Whilst 40 Hells have a similar "dirty" sound to BCSU, which was often likened to Black Flag, overall this is a much more straightforward group of songs in terms of their structure and delivery, including an element of tunefulness and even a hint of melody. 40 Hells take on a more Hüsker Dü-type (before they hit the big time) approach but were adding more melody and cleansing themselves of some of the noise.

Kicking it off is "Overtime," which has a Dischord feel to it, something akin to early Fugazi and a bit of Rites of Spring, without aping that sound. Next up is my clear-favourite track, "Broad River," which opens with some great guitar work and is a rambunctious run through another song with a touch of the Dischords about it.

"All Is Lost" starts off with more guitar work that marks it as a song that grabs your attention from the off and has a calmer feel than the other tracks and yet comes across as a song steeped in a late '80s punk sound. "Broken Bottles" brings the 40 Hells experience to an end and it does so leaving me just turning the record over to play it yet again--it's just a shame this isn't an album's worth of material, saving me trips to the turntable.

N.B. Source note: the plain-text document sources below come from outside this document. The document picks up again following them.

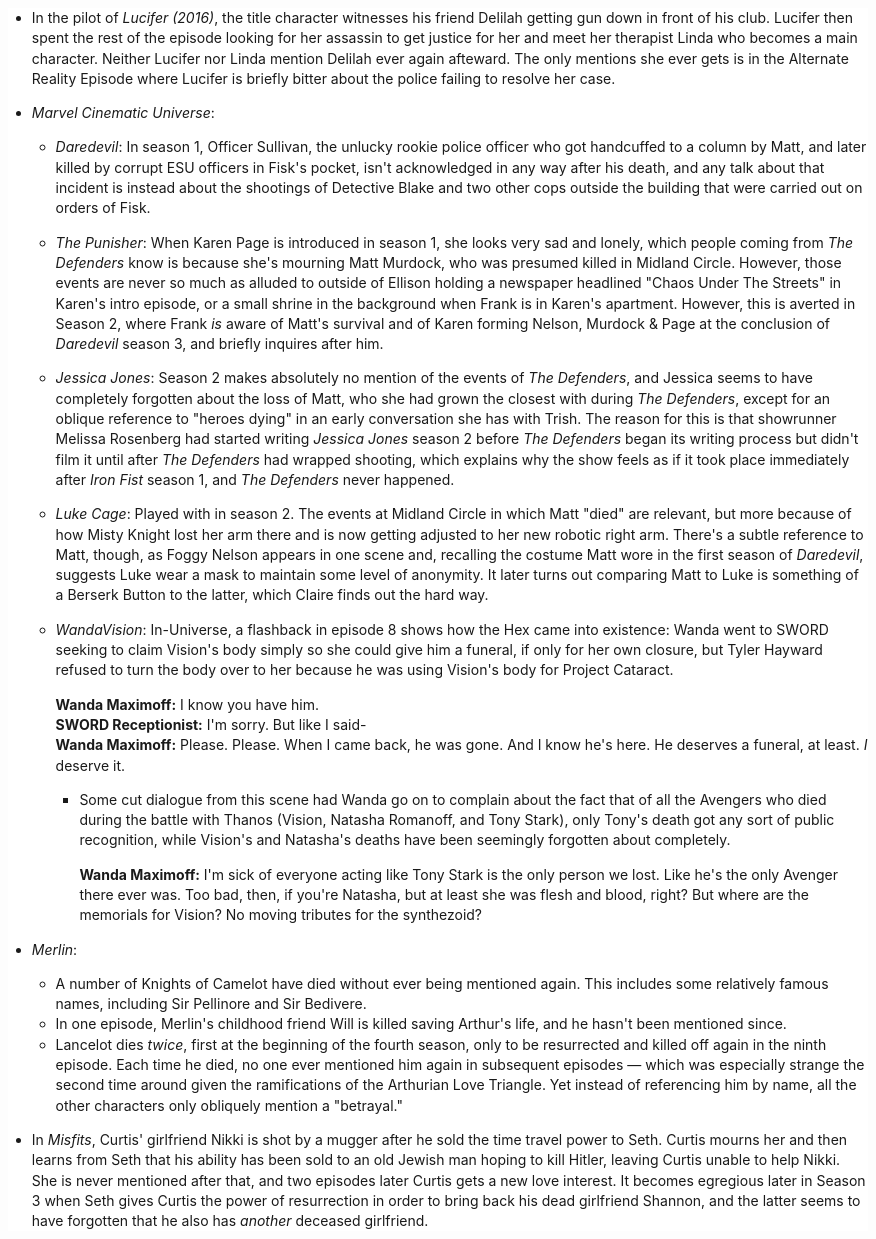 -   In the pilot of _Lucifer (2016)_, the title character witnesses his friend Delilah getting gun down in front of his club. Lucifer then spent the rest of the episode looking for her assassin to get justice for her and meet her therapist Linda who becomes a main character. Neither Lucifer nor Linda mention Delilah ever again afteward. The only mentions she ever gets is in the Alternate Reality Episode where Lucifer is briefly bitter about the police failing to resolve her case.
-   _Marvel Cinematic Universe_:
    -   _Daredevil_: In season 1, Officer Sullivan, the unlucky rookie police officer who got handcuffed to a column by Matt, and later killed by corrupt ESU officers in Fisk's pocket, isn't acknowledged in any way after his death, and any talk about that incident is instead about the shootings of Detective Blake and two other cops outside the building that were carried out on orders of Fisk.
    -   _The Punisher_: When Karen Page is introduced in season 1, she looks very sad and lonely, which people coming from _The Defenders_ know is because she's mourning Matt Murdock, who was presumed killed in Midland Circle. However, those events are never so much as alluded to outside of Ellison holding a newspaper headlined "Chaos Under The Streets" in Karen's intro episode, or a small shrine in the background when Frank is in Karen's apartment. However, this is averted in Season 2, where Frank _is_ aware of Matt's survival and of Karen forming Nelson, Murdock & Page at the conclusion of _Daredevil_ season 3, and briefly inquires after him.
    -   _Jessica Jones_: Season 2 makes absolutely no mention of the events of _The Defenders_, and Jessica seems to have completely forgotten about the loss of Matt, who she had grown the closest with during _The Defenders_, except for an oblique reference to "heroes dying" in an early conversation she has with Trish. The reason for this is that showrunner Melissa Rosenberg had started writing _Jessica Jones_ season 2 before _The Defenders_ began its writing process but didn't film it until after _The Defenders_ had wrapped shooting, which explains why the show feels as if it took place immediately after _Iron Fist_ season 1, and _The Defenders_ never happened.
    -   _Luke Cage_: Played with in season 2. The events at Midland Circle in which Matt "died" are relevant, but more because of how Misty Knight lost her arm there and is now getting adjusted to her new robotic right arm. There's a subtle reference to Matt, though, as Foggy Nelson appears in one scene and, recalling the costume Matt wore in the first season of _Daredevil_, suggests Luke wear a mask to maintain some level of anonymity. It later turns out comparing Matt to Luke is something of a Berserk Button to the latter, which Claire finds out the hard way.
    -   _WandaVision_: In-Universe, a flashback in episode 8 shows how the Hex came into existence: Wanda went to SWORD seeking to claim Vision's body simply so she could give him a funeral, if only for her own closure, but Tyler Hayward refused to turn the body over to her because he was using Vision's body for Project Cataract.
        
        **Wanda Maximoff:** I know you have him.  
        **SWORD Receptionist:** I'm sorry. But like I said-  
        **Wanda Maximoff:** Please. Please. When I came back, he was gone. And I know he's here. He deserves a funeral, at least. _I_ deserve it.
        
        -   Some cut dialogue from this scene had Wanda go on to complain about the fact that of all the Avengers who died during the battle with Thanos (Vision, Natasha Romanoff, and Tony Stark), only Tony's death got any sort of public recognition, while Vision's and Natasha's deaths have been seemingly forgotten about completely.
            
            **Wanda Maximoff:** I'm sick of everyone acting like Tony Stark is the only person we lost. Like he's the only Avenger there ever was. Too bad, then, if you're Natasha, but at least she was flesh and blood, right? But where are the memorials for Vision? No moving tributes for the synthezoid?
            
-   _Merlin_:
    -   A number of Knights of Camelot have died without ever being mentioned again. This includes some relatively famous names, including Sir Pellinore and Sir Bedivere.
    -   In one episode, Merlin's childhood friend Will is killed saving Arthur's life, and he hasn't been mentioned since.
    -   Lancelot dies _twice_, first at the beginning of the fourth season, only to be resurrected and killed off again in the ninth episode. Each time he died, no one ever mentioned him again in subsequent episodes — which was especially strange the second time around given the ramifications of the Arthurian Love Triangle. Yet instead of referencing him by name, all the other characters only obliquely mention a "betrayal."
-   In _Misfits_, Curtis' girlfriend Nikki is shot by a mugger after he sold the time travel power to Seth. Curtis mourns her and then learns from Seth that his ability has been sold to an old Jewish man hoping to kill Hitler, leaving Curtis unable to help Nikki. She is never mentioned after that, and two episodes later Curtis gets a new love interest. It becomes egregious later in Season 3 when Seth gives Curtis the power of resurrection in order to bring back his dead girlfriend Shannon, and the latter seems to have forgotten that he also has _another_ deceased girlfriend.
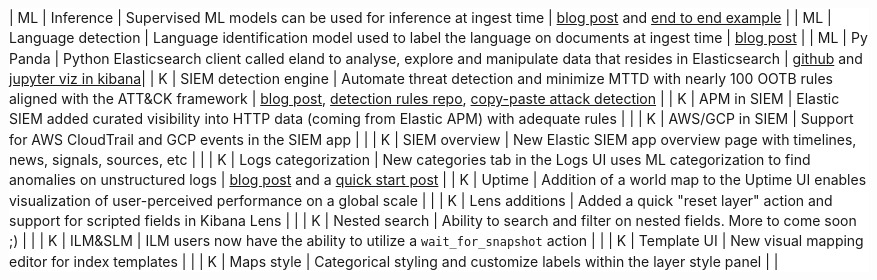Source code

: | ML | Inference | Supervised ML models can be used for inference at ingest time | [blog post](https://www.elastic.co/blog/add-flexibility-to-your-data-science-with-inference-pipeline-aggregations) and [end to end example](https://www.elastic.co/blog/train-evaluate-monitor-infer-end-to-end-machine-learning-in-elastic) |
| ML | Language detection | Language identification model used to label the language on documents at ingest time | [blog post](https://www.elastic.co/blog/multilingual-search-using-language-identification-in-elasticsearch) |
| ML | Py Panda | Python Elasticsearch client called eland to analyse, explore and manipulate data that resides in Elasticsearch | [github](https://github.com/elastic/eland) and [jupyter viz in kibana](https://www.elastic.co/blog/how-to-jupyter-notebook-visualizations-kibana-dashboards-vega-data-science)|
| K | SIEM detection engine | Automate threat detection and minimize MTTD with nearly 100 OOTB rules aligned with the ATT&CK framework | [blog post](https://www.elastic.co/blog/elastic-siem-detections), [detection rules repo](https://www.elastic.co/blog/elastic-security-opens-public-detection-rules-repo), [copy-paste attack detection](https://www.elastic.co/blog/preventing-copy-paste-compromises-acsc-2020-008-with-elastic-security) |
| K | APM in SIEM | Elastic SIEM added curated visibility into HTTP data (coming from Elastic APM) with adequate rules |  |
| K | AWS/GCP in SIEM | Support for AWS CloudTrail and GCP events in the SIEM app |  |
| K | SIEM overview | New Elastic SIEM app overview page with timelines, news, signals, sources, etc  |  |
| K | Logs categorization | New categories tab in the Logs UI uses ML categorization to find anomalies on unstructured logs | [blog post](https://www.elastic.co/blog/elastic-logs-7-6-0-released) and a [quick start post](https://www.elastic.co/blog/searching-logs-free-open-logs-app-kibana)  |
| K | Uptime | Addition of a world map to the Uptime UI enables visualization of user-perceived performance on a global scale |  |
| K | Lens additions | Added a quick "reset layer" action and support for scripted fields in Kibana Lens |  |
| K | Nested search | Ability to search and filter on nested fields. More to come soon ;) |  |
| K | ILM&SLM | ILM users now have the ability to utilize a `wait_for_snapshot` action |  |
| K | Template UI | New visual mapping editor for index templates |  |
| K | Maps style | Categorical styling and customize labels within the layer style panel |  |
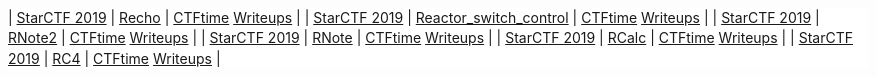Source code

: | [StarCTF 2019](StarCTF/2019) | [Recho](StarCTF/2019/Recho) | [CTFtime](https://ctftime.org/event/778) [Writeups](https://ctftime.org/event/778/tasks/) |
| [StarCTF 2019](StarCTF/2019) | [Reactor_switch_control](StarCTF/2019/Reactor_switch_control) | [CTFtime](https://ctftime.org/event/778) [Writeups](https://ctftime.org/event/778/tasks/) |
| [StarCTF 2019](StarCTF/2019) | [RNote2](StarCTF/2019/RNote2) | [CTFtime](https://ctftime.org/event/778) [Writeups](https://ctftime.org/event/778/tasks/) |
| [StarCTF 2019](StarCTF/2019) | [RNote](StarCTF/2019/RNote) | [CTFtime](https://ctftime.org/event/778) [Writeups](https://ctftime.org/event/778/tasks/) |
| [StarCTF 2019](StarCTF/2019) | [RCalc](StarCTF/2019/RCalc) | [CTFtime](https://ctftime.org/event/778) [Writeups](https://ctftime.org/event/778/tasks/) |
| [StarCTF 2019](StarCTF/2019) | [RC4](StarCTF/2019/RC4) | [CTFtime](https://ctftime.org/event/778) [Writeups](https://ctftime.org/event/778/tasks/) |
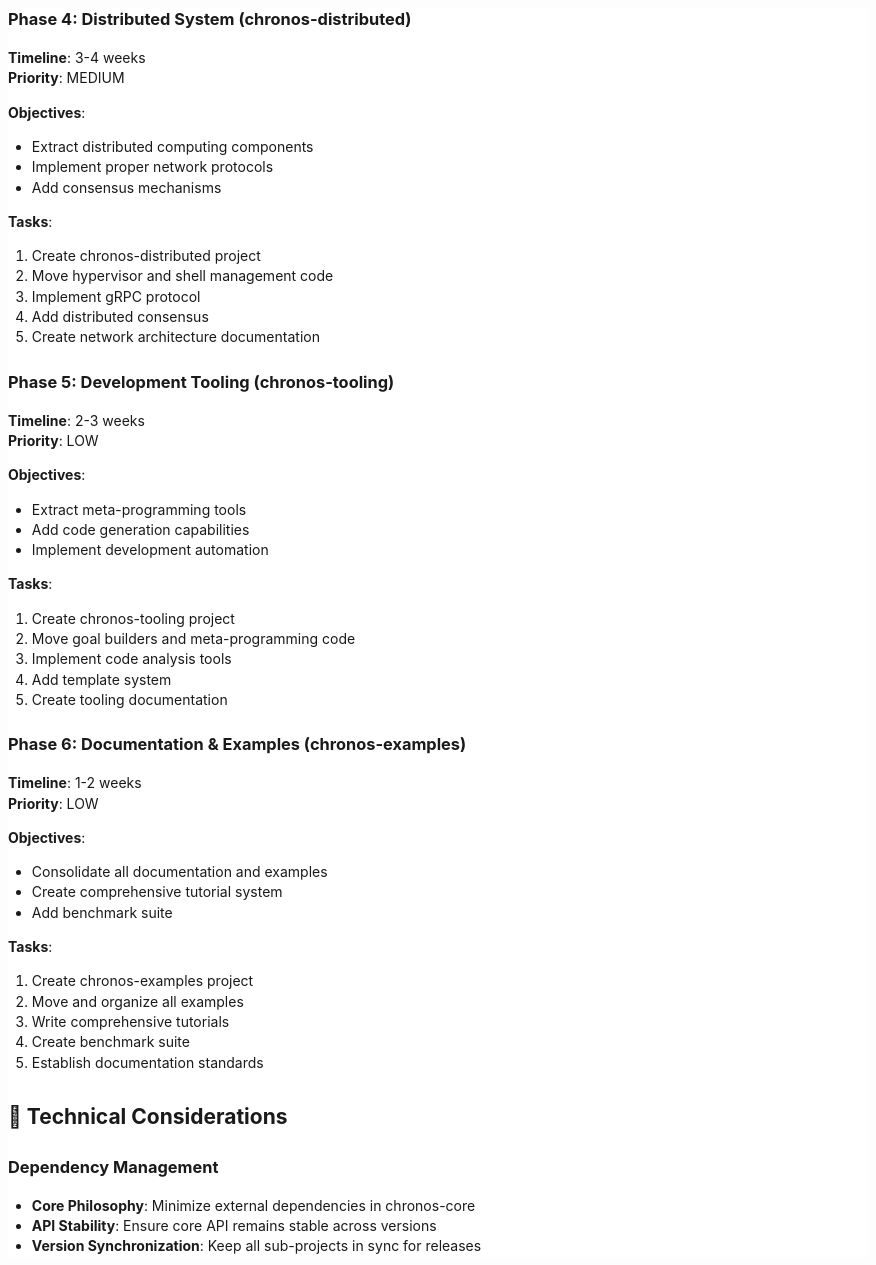 ### Phase 4: Distributed System (chronos-distributed)
**Timeline**: 3-4 weeks  
**Priority**: MEDIUM  

**Objectives**:
- Extract distributed computing components
- Implement proper network protocols
- Add consensus mechanisms

**Tasks**:
1. Create chronos-distributed project
2. Move hypervisor and shell management code
3. Implement gRPC protocol
4. Add distributed consensus
5. Create network architecture documentation

### Phase 5: Development Tooling (chronos-tooling)
**Timeline**: 2-3 weeks  
**Priority**: LOW  

**Objectives**:
- Extract meta-programming tools
- Add code generation capabilities
- Implement development automation

**Tasks**:
1. Create chronos-tooling project
2. Move goal builders and meta-programming code
3. Implement code analysis tools
4. Add template system
5. Create tooling documentation

### Phase 6: Documentation & Examples (chronos-examples)
**Timeline**: 1-2 weeks  
**Priority**: LOW  

**Objectives**:
- Consolidate all documentation and examples
- Create comprehensive tutorial system
- Add benchmark suite

**Tasks**:
1. Create chronos-examples project
2. Move and organize all examples
3. Write comprehensive tutorials
4. Create benchmark suite
5. Establish documentation standards

## 🔧 Technical Considerations

### Dependency Management
- **Core Philosophy**: Minimize external dependencies in chronos-core
- **API Stability**: Ensure core API remains stable across versions
- **Version Synchronization**: Keep all sub-projects in sync for releases
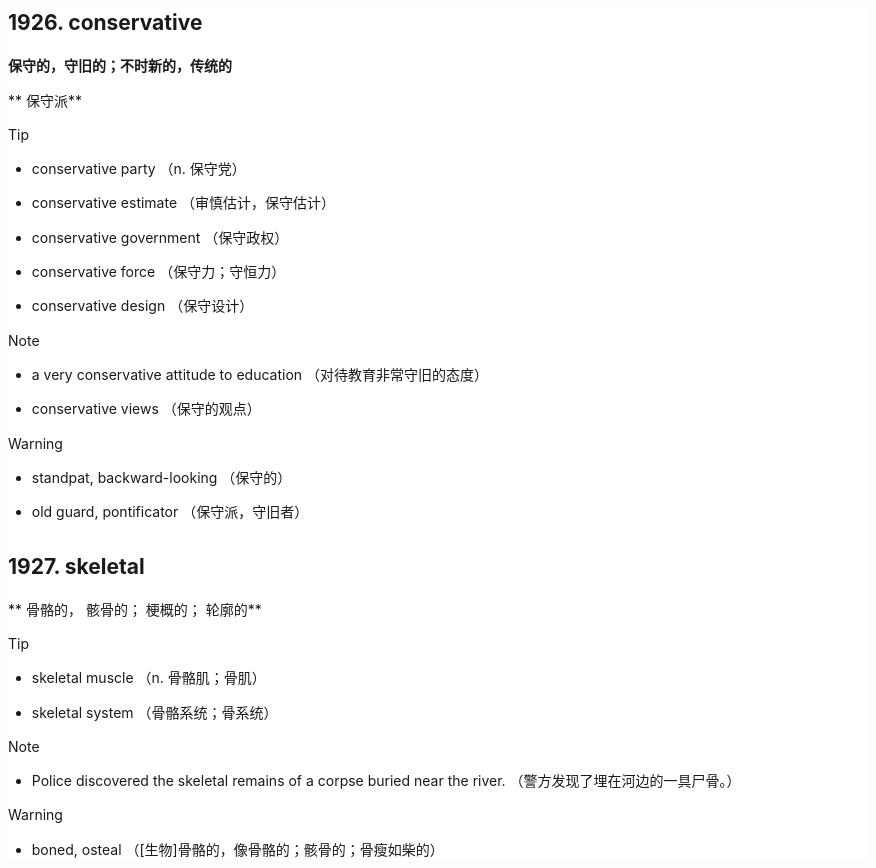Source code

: ## 1926. conservative

**保守的，守旧的；不时新的，传统的**

** 保守派**

> [!TIP]
>
> - conservative party （n. 保守党）
>
> - conservative estimate （审慎估计，保守估计）
>
> - conservative government （保守政权）
>
> - conservative force （保守力；守恒力）
>
> - conservative design （保守设计）
>

> [!NOTE]
>
> - a very conservative attitude to education （对待教育非常守旧的态度）
>
> - conservative views （保守的观点）
>

> [!WARNING]
>
> - standpat, backward-looking （保守的）
>
> - old guard, pontificator （保守派，守旧者）
>

## 1927. skeletal

** 骨骼的， 骸骨的； 梗概的； 轮廓的**

> [!TIP]
>
> - skeletal muscle （n. 骨骼肌；骨肌）
>
> - skeletal system （骨骼系统；骨系统）
>

> [!NOTE]
>
> - Police discovered the skeletal remains of a corpse buried near the river. （警方发现了埋在河边的一具尸骨。）
>

> [!WARNING]
>
> - boned, osteal （[生物]骨骼的，像骨骼的；骸骨的；骨瘦如柴的）
>
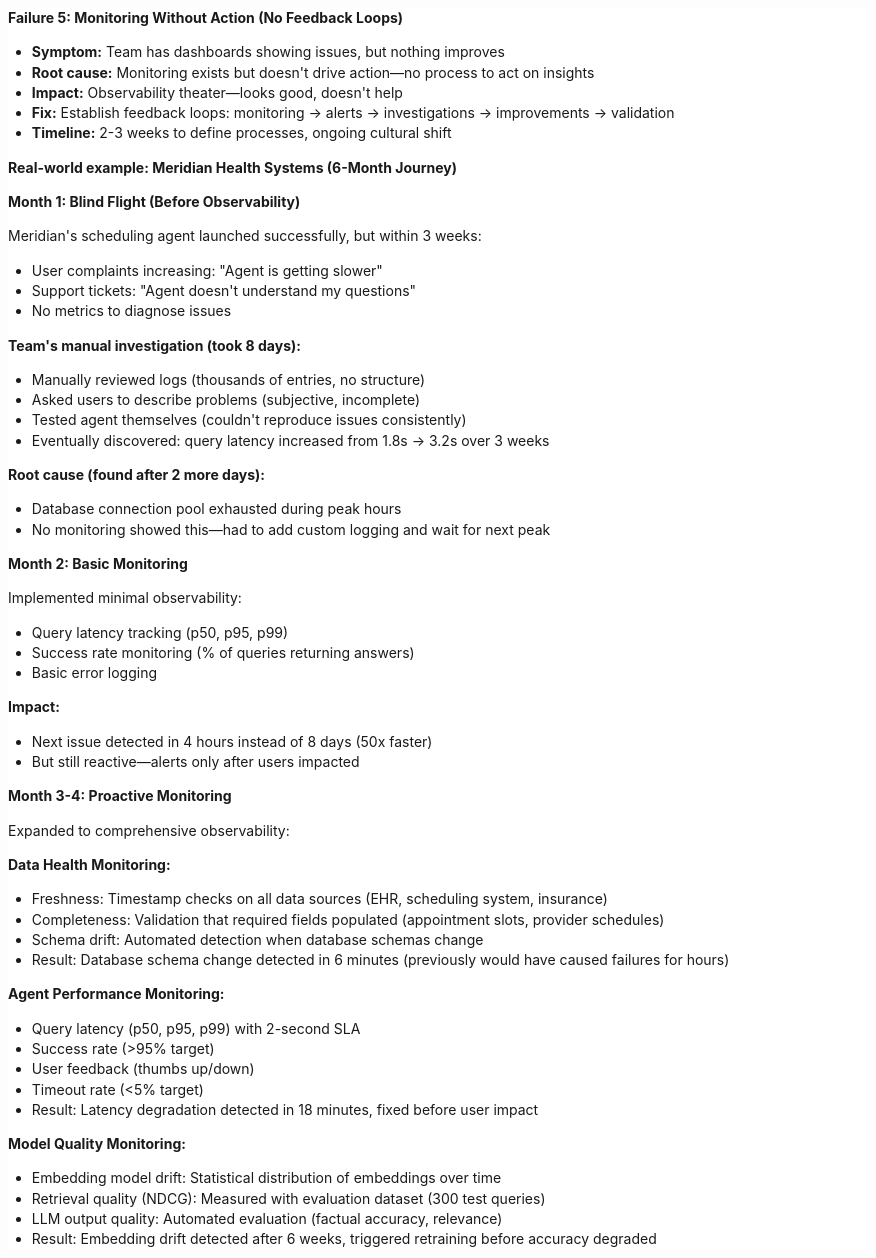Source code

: **Failure 5: Monitoring Without Action (No Feedback Loops)**
- **Symptom:** Team has dashboards showing issues, but nothing improves
- **Root cause:** Monitoring exists but doesn't drive action—no process to act on insights
- **Impact:** Observability theater—looks good, doesn't help
- **Fix:** Establish feedback loops: monitoring → alerts → investigations → improvements → validation
- **Timeline:** 2-3 weeks to define processes, ongoing cultural shift

**Real-world example: Meridian Health Systems (6-Month Journey)**

**Month 1: Blind Flight (Before Observability)**

Meridian's scheduling agent launched successfully, but within 3 weeks:
- User complaints increasing: "Agent is getting slower"
- Support tickets: "Agent doesn't understand my questions"
- No metrics to diagnose issues

**Team's manual investigation (took 8 days):**
- Manually reviewed logs (thousands of entries, no structure)
- Asked users to describe problems (subjective, incomplete)
- Tested agent themselves (couldn't reproduce issues consistently)
- Eventually discovered: query latency increased from 1.8s → 3.2s over 3 weeks

**Root cause (found after 2 more days):**
- Database connection pool exhausted during peak hours
- No monitoring showed this—had to add custom logging and wait for next peak

**Month 2: Basic Monitoring**

Implemented minimal observability:
- Query latency tracking (p50, p95, p99)
- Success rate monitoring (% of queries returning answers)
- Basic error logging

**Impact:**
- Next issue detected in 4 hours instead of 8 days (50x faster)
- But still reactive—alerts only after users impacted

**Month 3-4: Proactive Monitoring**

Expanded to comprehensive observability:

**Data Health Monitoring:**
- Freshness: Timestamp checks on all data sources (EHR, scheduling system, insurance)
- Completeness: Validation that required fields populated (appointment slots, provider schedules)
- Schema drift: Automated detection when database schemas change
- Result: Database schema change detected in 6 minutes (previously would have caused failures for hours)

**Agent Performance Monitoring:**
- Query latency (p50, p95, p99) with 2-second SLA
- Success rate (>95% target)
- User feedback (thumbs up/down)
- Timeout rate (<5% target)
- Result: Latency degradation detected in 18 minutes, fixed before user impact

**Model Quality Monitoring:**
- Embedding model drift: Statistical distribution of embeddings over time
- Retrieval quality (NDCG): Measured with evaluation dataset (300 test queries)
- LLM output quality: Automated evaluation (factual accuracy, relevance)
- Result: Embedding drift detected after 6 weeks, triggered retraining before accuracy degraded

The guitars sound choppy and edgy, the drums are less crisp than on some band recordings and both of these elements combine to provide a large part of what I enjoy about this four-track EP. There is a retro feel to the music without the impression that it was contrived and it easily transports me back to the mid-to-late 1980s whilst retaining a freshness that marks it out as a damn fine release.

I can imagine 40 Hells playing in some dingy basement somewhere, cranking out their songs, sounding much as they do on vinyl. That is in no way meant to indicate a sub-standard recording--more a case of them getting down on record the sound they produce when actually playing the songs. I, for one, would welcome being in that basement watching them ply their trade.

It's hard to say anything other than that this is a punk record--not your EpiFat strain, but more along the lines of some of the bands on labels like Kiss of Death and No Idea. The key thing that comes through, though, are the nods towards the sound of a few Dischord bands, including Fugazi and Rites of Spring. This is a band capable of taking the word "punk" and not needing any other adjective added to it in an attempt to define their sound. This EP whets the appetite and if there is any justice in the world will soon be followed by a more comprehensive collection of songs to pleasure people aurally.